Bioquímica de formação, nunca tinha tido qualquer atividade política, mas em 2005 o seu antigo professor de filosofia, então presidente do município, Nelson Carvalho, desafiou-a para integrar as listas do PS. "Só aceitei porque me garantiu que não era um lugar elegível", recorda. Só que um dos vereadores saiu e Maria do Céu ocupou o seu lugar, começando a ser conhecida pela sua energia e iniciativa.

O PS convidou-a para ser cabeça de lista em 2009, ganhou com maioria e depois reforçou-a em 2013. Em Alvega é conhecida de todos, mas há quem lamente que não se faça mais pela terra, outrora de grande dinamismo.
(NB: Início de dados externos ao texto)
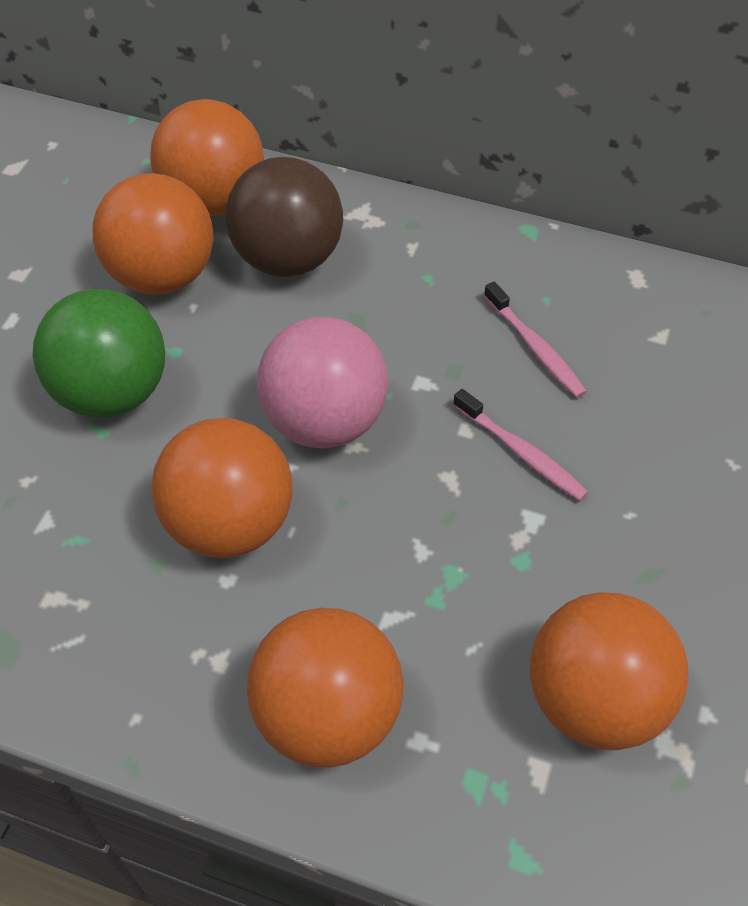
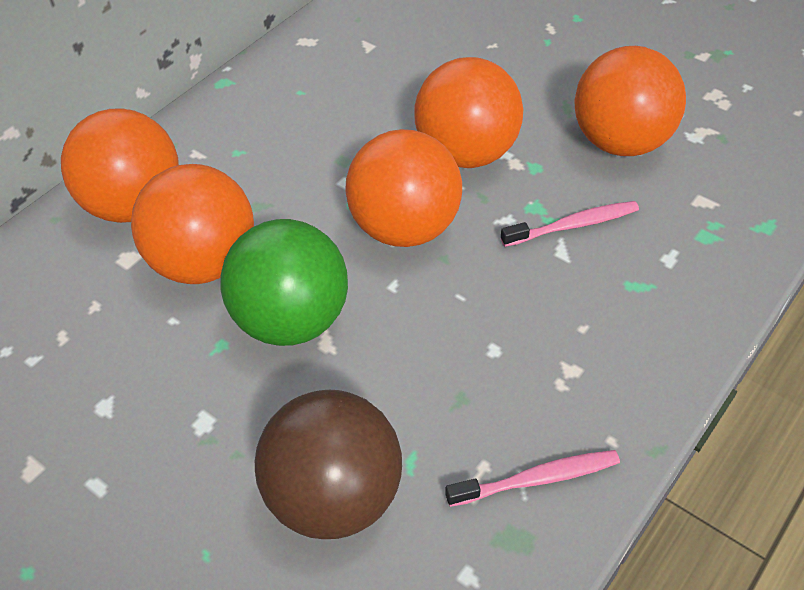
pink ball: 1 -> 0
António de Matos Filipe, antigo chefe dos correios, sentado numa cadeira na praça do coreto, suspira e, rodando o cajado à volta do largo, aponta: "Dantes ali era o consultório, além o registo civil, do outro lado a farmácia, havia cabos da Guarda... agora não há nada, foi tudo embora".

Maria do Céu conhece a realidade e um dos projetos que tem para o próximo mandado é, precisamente, tentar mudá-la, conseguindo "um conjunto de investimentos" que ajudem a fixar a população, principalmente os mais jovens. Percorre as ruas energicamente, de ténis, calças justas e uma camisa larga branca confortável. Esta última campanha não a deixa apreensiva e garante que "mesmo que não fosse obrigatório, no fim dos 12 anos é hora de sair". Estes cargos, salienta, "não são para a vida". Mas deixa o suspense sobre se é um "ponto final" numa carreira política, notoriamente com potencial. "Não ponho pontos finais na vida. Estarei sempre disponível para servir a minha comunidade e o meu país", afirma.